Friday, March 21, 2008

Nokia N800 & N810: Word processing with Notes and Google Documents

Word Processing on the Nokia N800 & N810

There are two main ways to do word processing on the internet tablets: using a word processing application installed on the tablet, or using a word processing application hosted on a website.

This tutorial will look at the two easiest options: the built-in Notes application, and the online application Google Documents.


Some general hints on entering text on the N800 and N810

- You can enter text on the tablets using their on-screen keyboards (a small one for styluses, a big one for fingers), or the built-in physical keyboard of the N810, or using a wireless Bluetooth full-size keyboard. The best option for large amounts of typing is a Bluetooth keyboard as it has proper full-size keys. Click here to read our tutorial on using Bluetooth keyboards with tablets.

- You can activate the large on-screen keyboard by clicking on the text entry area and then pressing the button in the middle of the direction pad.

- Whatever application or text entry method you use, remember that you have to click on the area where you're going to enter the text, so that the cursor appears in that area.

- If you ever want to highlight text you just need to move a stylus or finger across it. See the video above for examples of this in action. If you are using the N810's built-in keyboard or a Bluetooth keyboard, you can also highlight text by holding down shift and moving the cursor across the text you want to highlight.

- If you are using the N810's keyboard or a Bluetooth keyboard, you can cut text by highlighting it and pressing Ctrl and X, you can copy text with Ctrl and C, and pasted text with Ctrl and V. These are the same shortcuts used on most PC applications.

- You can usually increase the size of a word processor's text entry area by pressing the tablet's "Full Screen" button on the top edge.


Notes - A simple built-in word processor

If all you want to do is write text with a little bit of formatting (fonts, font sizes, bold, underline, italic etc) then Notes is a perfectly reasonable application for that purpose.

To access it:

1. Click on the Applications icon (the green squares on the left)

2. Click on "Utilities"

3. Click on "Notes"

Click on the main view to edit text, and start typing.
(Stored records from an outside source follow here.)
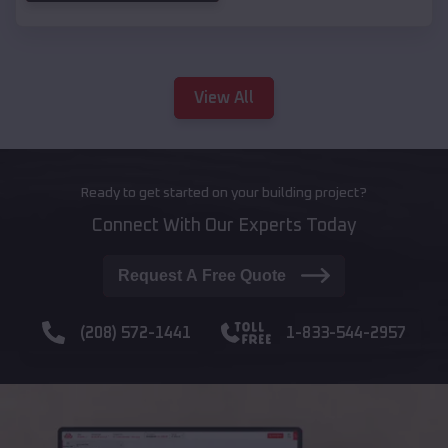
View All
Ready to get started on your building project?
Connect With Our Experts Today
Request A Free Quote
(208) 572-1441
1-833-544-2957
The icons and menus at the bottom of the screen handle most of the formatting functions and can be seen demonstrated in the video above. There's also a menu at the top of the Notes screen lablled "Notes" which contains a few more options such as text alignment and file format.

The "Notes" menu also lets you send the document by e-mail using the tablet's built-in e-mail application: click on "Notes", then "Note", then "Send", then "Via E-mail". Alternatively, you can attach the document yourself within whichever e-mail application you use.
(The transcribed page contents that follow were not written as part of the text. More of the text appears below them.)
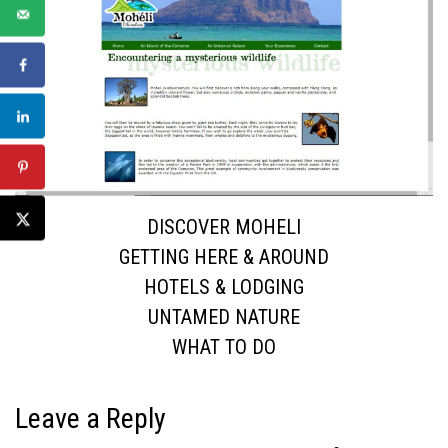
DISCOVER MOHELI
GETTING HERE & AROUND
HOTELS & LODGING
UNTAMED NATURE
WHAT TO DO
Leave a Reply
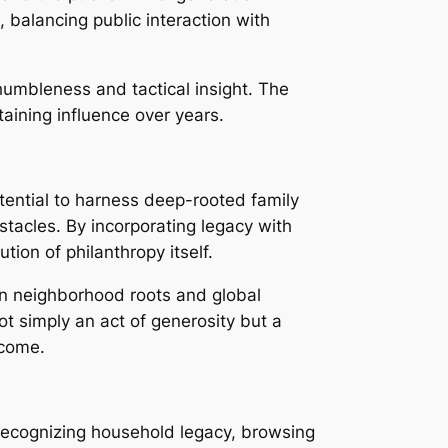
 balancing public interaction with
humbleness and tactical insight. The
taining influence over years.
tential to harness deep-rooted family
acles. By incorporating legacy with
tion of philanthropy itself.
n neighborhood roots and global
t simply an act of generosity but a
 come.
s recognizing household legacy, browsing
Google Documents - An online word processor

Google Documents is significantly slower to load than Notes because it runs on Google's own servers rather than on the tablet. However, the online approach used by Google Documents can bring some significant advantages over normal word processing applications:

- It lets you use exactly the same word processor on your PC and tablet.

- Because Google Documents stores your files online, it doesn't matter which computer you access your Google Docs account from, the same set of documents will always be visible and up-to-date.

- It lets several people collaborate on a single document, by giving each other permission to access the same file within the application.

- You can publish documents online instantly through Google Documents, either as a web page or as an entry on a blog.

You access Google Documents on the tablets just like you do on a PC, by opening a new web browser window (from the globe icon on the left) and visiting the address docs.google.com You can access it using your Gmail username and password, or you can register as a new user if you don't use Gmail.

To start a new document, click on the "New" menu on the left of the screen and select "Document", which will open in a new window. To edit an existing document, simply click on its title on the page you see when you log in to Google Documents.

Google Documents automatically saves documents while you're working on them, and even automatically names them using the first line of text that you type. If you want to manually save the file, click on the grey "File" button on the left of the screen and select "Save".

As you may have noticed if you've tried it, Google Documents is far more advanced and complex than Notes, so if you find yourself confused it's worth paying a visit to their Help section, by clicking on "Help" in the top right hand corner of the screen.